Quite often when I attend Christian conferences and leaders’ meetings I will automatically do a quick scan for urban practitioners or ministers of urban churches who I know to see how urban issues are being represented. What I also note is the representation of ethnic minorities, women and younger delegates. What cannot easily be noticed is representation of those from the working classes and those who recognise that heritage as their cultural identity. Some do come from that background but had to go through such cultural transformation to engage in Christian ministry that their roots are not easily detectable.
Years ago I took a fellow Church Elder along to a Leaders Day organised by a group of ‘New Church’ leaders. There was not a dog collar in sight but as he scanned the room he asked me, ‘Is this their uniform?’ What he had noticed was the ‘smart casual’ lighter coloured clothes of a large group of middle-class ‘House Church’ leaders. This Elder was a working class man who held a significant role in his industry’s trade union. He had come to faith within the past decade and had grown in that faith and demonstrated spiritual maturity and wisdom. What troubled me as much as his evident discomfort was his apparent disappointment, possibly that there were no others like him. If the difference stopped at the clothes people wore this would not be such an issue, but there were more aspects to this than that.

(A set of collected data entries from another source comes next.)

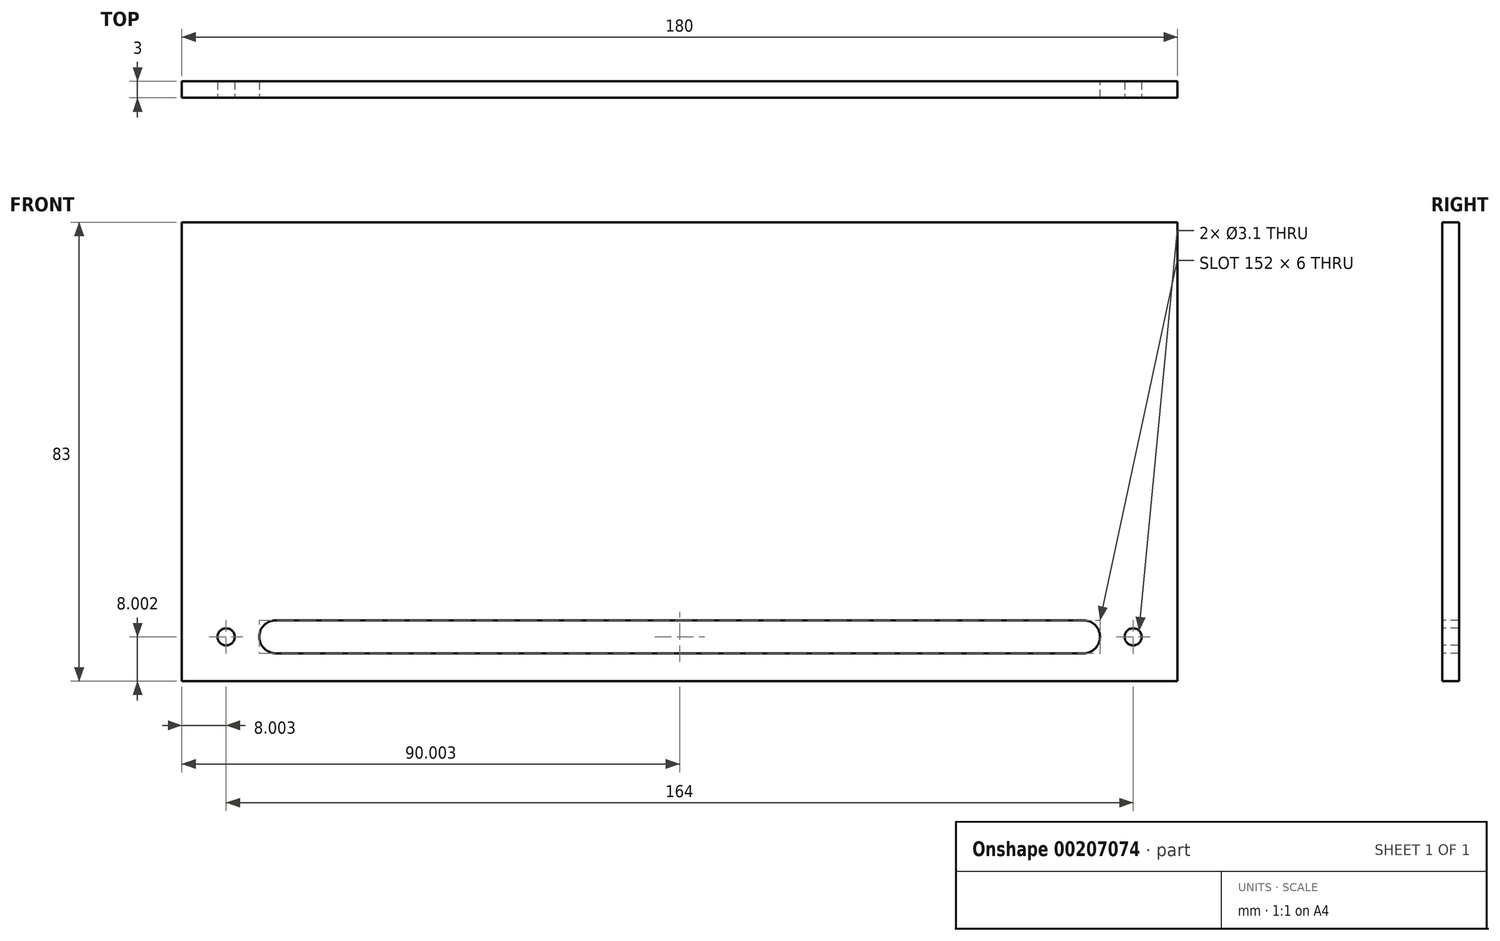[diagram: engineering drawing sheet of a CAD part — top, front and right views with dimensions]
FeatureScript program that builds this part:
annotation { "Feature Type Name" : "Feature", "Feature Type Description" : "" }
export const myFeature = defineFeature(function(context is Context, id is Id, definition is map)
    precondition{}
    {
        {
            var Q0;
            Q0=qCreatedBy(makeId("Front.planeOp"),FACE);
            var sketch = newSketch(context, id + "F0", { "sketchPlane" : qUnion([Q0])});
            skLineSegment(sketch, "E0.bottom", {"start": v(9, 100.35) * mm, "end": v(189, 100.35) * mm});
            skLineSegment(sketch, "E0.top", {"start": v(9, 17.35) * mm, "end": v(189, 17.35) * mm});
            skLineSegment(sketch, "E0.left", {"start": v(9, 100.35) * mm, "end": v(9, 17.35) * mm});
            skLineSegment(sketch, "E0.right", {"start": v(189, 100.35) * mm, "end": v(189, 17.35) * mm});
            skSolve(sketch);
        }
        {
            var Q0;
            Q0=makeQuery(id+"F0.imprint","IMPRINT",FACE,{"disambiguationData":[TD([[makeQuery(id+"F0.imprint","IMPRINT",EDGE,{"derivedFrom":sQuery(id+"F0.wireOp",EDGE,"E0.bottom")}),-1.0]])]});
            extrude(context, id + "F1", {"entities" : qUnion([Q0]), "depth" : 3 * mm});
        }
        {
            var Q0;
            Q0=makeQuery(id+"F1.opExtrude","CAP_FACE",FACE,{"disambiguationData":[OSD([sQuery(id+"F0.wireOp",EDGE,"E0.bottom"),sQuery(id+"F0.wireOp",EDGE,"E0.top"),sQuery(id+"F0.wireOp",EDGE,"E0.left"),sQuery(id+"F0.wireOp",EDGE,"E0.right")])],"isStart":false});
            var sketch = newSketch(context, id + "F2", { "sketchPlane" : qUnion([Q0])});
            skLineSegment(sketch, "E1", {"start": v(189, 25.35) * mm, "end": v(181, 25.35) * mm, "construction": true});
            skCircle(sketch, "E2", {"center": v(181, 25.35) * mm, "radius": 1.55 * mm});
            skLineSegment(sketch, "E3.bottom", {"start": v(175, 22.35) * mm, "end": v(23, 22.35) * mm});
            skLineSegment(sketch, "E3.top", {"start": v(175, 28.35) * mm, "end": v(23, 28.35) * mm});
            skLineSegment(sketch, "E3.left", {"start": v(175, 22.35) * mm, "end": v(175, 28.35) * mm});
            skLineSegment(sketch, "E3.right", {"start": v(23, 22.35) * mm, "end": v(23, 28.35) * mm});
            skLineSegment(sketch, "E4", {"start": v(17, 17.35) * mm, "end": v(17, 25.35) * mm, "construction": true});
            skCircle(sketch, "E5", {"center": v(17, 25.35) * mm, "radius": 1.55 * mm});
            skSolve(sketch);
        }
        {
            var Q0;
            Q0 = qSketchRegion(id + "F2", true);
            extrude(context, id + "F3", {"entities" : qUnion([Q0]), "operationType" : NewBodyOperationType.REMOVE, "oppositeDirection" : true, "depth" : 25 * mm});
        }
        {
            var Q0;
            Q0=makeQuery(id+"F3.boolean.opBoolean","COPY",EDGE,{"derivedFrom":makeQuery(id+"F3.opExtrude","SWEPT_EDGE",EDGE,{"disambiguationData":[OSD([sQuery(id+"F2.wireOp",EDGE,"E3.top"),sQuery(id+"F2.wireOp",EDGE,"E3.right")])]})});
            var Q1;
            Q1=makeQuery(id+"F3.boolean.opBoolean","COPY",EDGE,{"derivedFrom":makeQuery(id+"F3.opExtrude","SWEPT_EDGE",EDGE,{"disambiguationData":[OSD([sQuery(id+"F2.wireOp",EDGE,"E3.bottom"),sQuery(id+"F2.wireOp",EDGE,"E3.right")])]})});
            var Q2;
            Q2=makeQuery(id+"F3.boolean.opBoolean","COPY",EDGE,{"derivedFrom":makeQuery(id+"F3.opExtrude","SWEPT_EDGE",EDGE,{"disambiguationData":[OSD([sQuery(id+"F2.wireOp",EDGE,"E3.top"),sQuery(id+"F2.wireOp",EDGE,"E3.left")])]})});
            var Q3;
            Q3=makeQuery(id+"F3.boolean.opBoolean","COPY",EDGE,{"derivedFrom":makeQuery(id+"F3.opExtrude","SWEPT_EDGE",EDGE,{"disambiguationData":[OSD([sQuery(id+"F2.wireOp",EDGE,"E3.bottom"),sQuery(id+"F2.wireOp",EDGE,"E3.left")])]})});
            fillet(context, id + "F4", {"entities" : qUnion([Q0, Q1, Q2, Q3]), "radius" : 3 * mm, "tangentPropagation" : true, "allowEdgeOverflow" : false});
        }
    });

Observations like these suggest that unless the Church in England recognises that the working classes are predominantly absent from the Church, that it is a significant problem and they need to address the issue of working class cultural exclusion, people of working class culture will never become more than an unidentifiably negligible element of the Church.

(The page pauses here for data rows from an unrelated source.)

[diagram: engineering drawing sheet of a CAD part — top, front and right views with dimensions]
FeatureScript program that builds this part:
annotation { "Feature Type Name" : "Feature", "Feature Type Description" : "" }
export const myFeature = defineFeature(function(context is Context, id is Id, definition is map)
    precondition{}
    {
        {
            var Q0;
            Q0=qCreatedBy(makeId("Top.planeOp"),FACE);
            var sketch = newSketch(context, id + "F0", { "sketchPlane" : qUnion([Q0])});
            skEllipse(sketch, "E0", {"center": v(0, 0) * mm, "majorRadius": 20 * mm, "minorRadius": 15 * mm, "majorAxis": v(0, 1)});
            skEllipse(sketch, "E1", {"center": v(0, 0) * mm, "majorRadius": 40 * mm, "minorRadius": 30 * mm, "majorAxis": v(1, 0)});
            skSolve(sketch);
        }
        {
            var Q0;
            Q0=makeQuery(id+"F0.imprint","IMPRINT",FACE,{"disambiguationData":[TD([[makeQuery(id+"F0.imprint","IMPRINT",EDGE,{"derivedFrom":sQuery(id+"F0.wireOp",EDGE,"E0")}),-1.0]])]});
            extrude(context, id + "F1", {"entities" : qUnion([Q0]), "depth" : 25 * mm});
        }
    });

Derek Purnell (from the introduction to the book “Speaking the Unspeakable”. Email to find out more.)
A recent report in the Church Times showed that C of E clergy are at least twice as likely to apply for vacant posts in the South East as in the North. The report was picked up by the Independent under the title “Go spread the word of the Lord? Only down South, say choosy Church of England clergy” (with some interesting comments at the end!). I wonder how much more this is the case when inner-city or overspill estates tare taken into account? One startling comparison mentioned was between an estate parish in Hartlepool that took two and a half years to fill, and a rich area in Paddington which had over 120 applications.

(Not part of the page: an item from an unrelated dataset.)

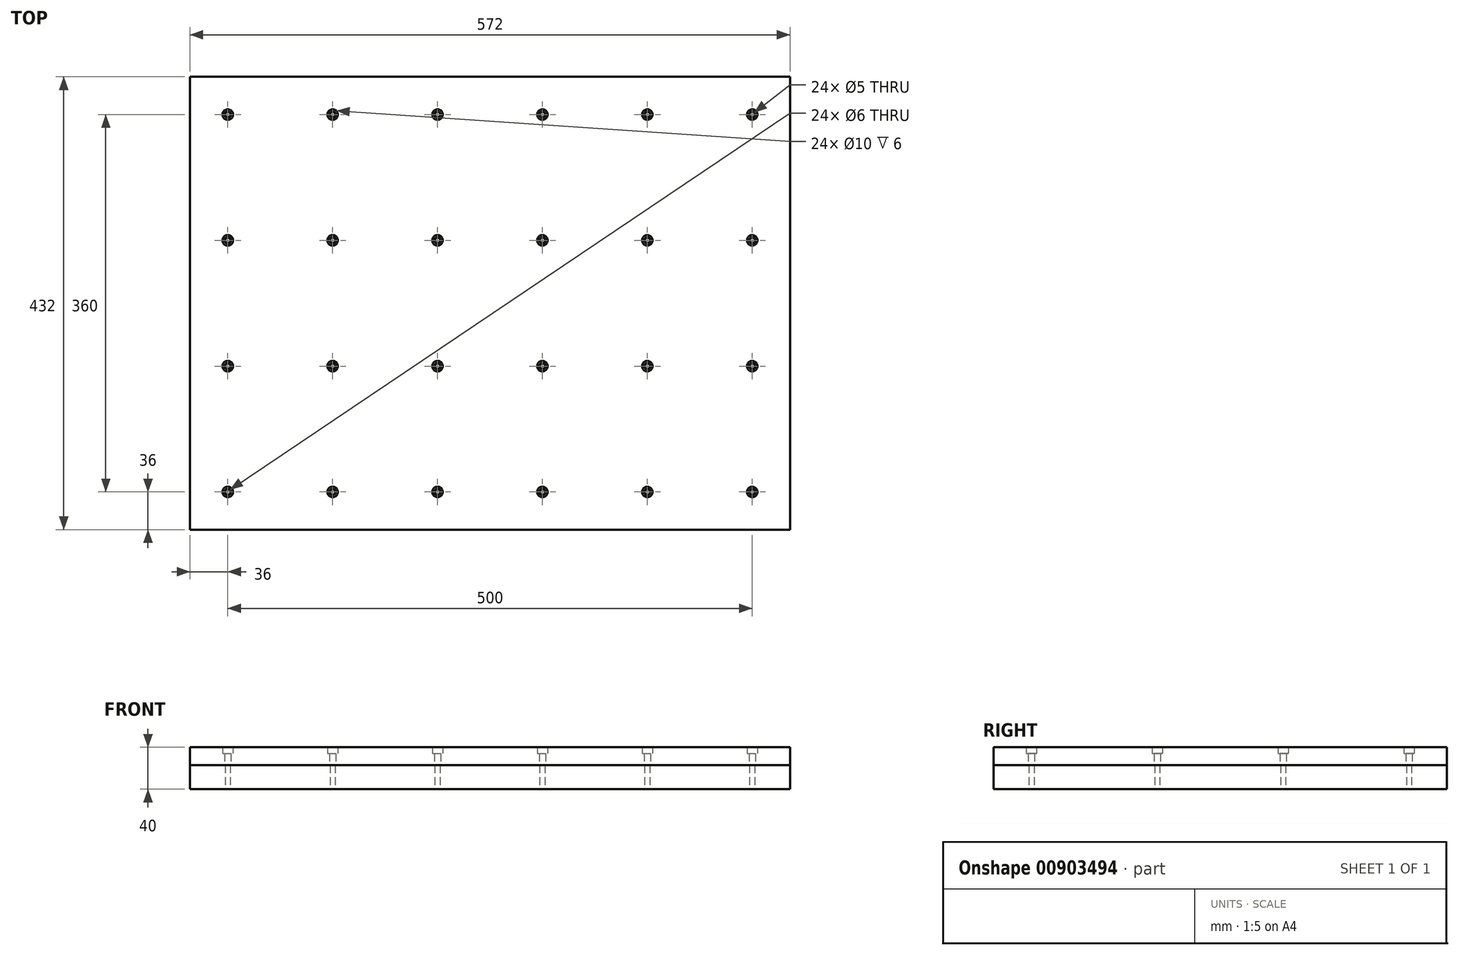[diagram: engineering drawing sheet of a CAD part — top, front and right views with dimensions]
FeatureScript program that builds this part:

Before any other denominations get ideas, a 2011 study of Methodist ministers showed 6% living in the bottom fifth of most deprived postcodes. (Michael Hirst, “Location, Location, Location,” Methodist Recorder, 10/5/2012, 8). Many denominations are simply largely absent in the inner-city.
Yes, in deciding where to live there are important considerations to be made and costs to be counted – family welfare probably coming top – but isn’t the theory here that as Christians the call of God on our lives is number one? And that is where as well as, in fact often before, what. If God has actually ‘placed’ his people in their locations, as some claim, then that doesn’t say much for his “bias for the poor”. Maybe it is time to come clean and admit that for most of us most of the time, in practice, we choose comfort and convenience over call, and our leaders are only partly to blame, as we are very willing to follow their example. We fail God in all sorts of ways, and he still loves us and is prepared to work with what we manage to offer him. That said, Suburban Drift, Redemption and Lift/Leave, the assumption of aspirational middle-class values, call it what you will, continues unchallenged in our churches.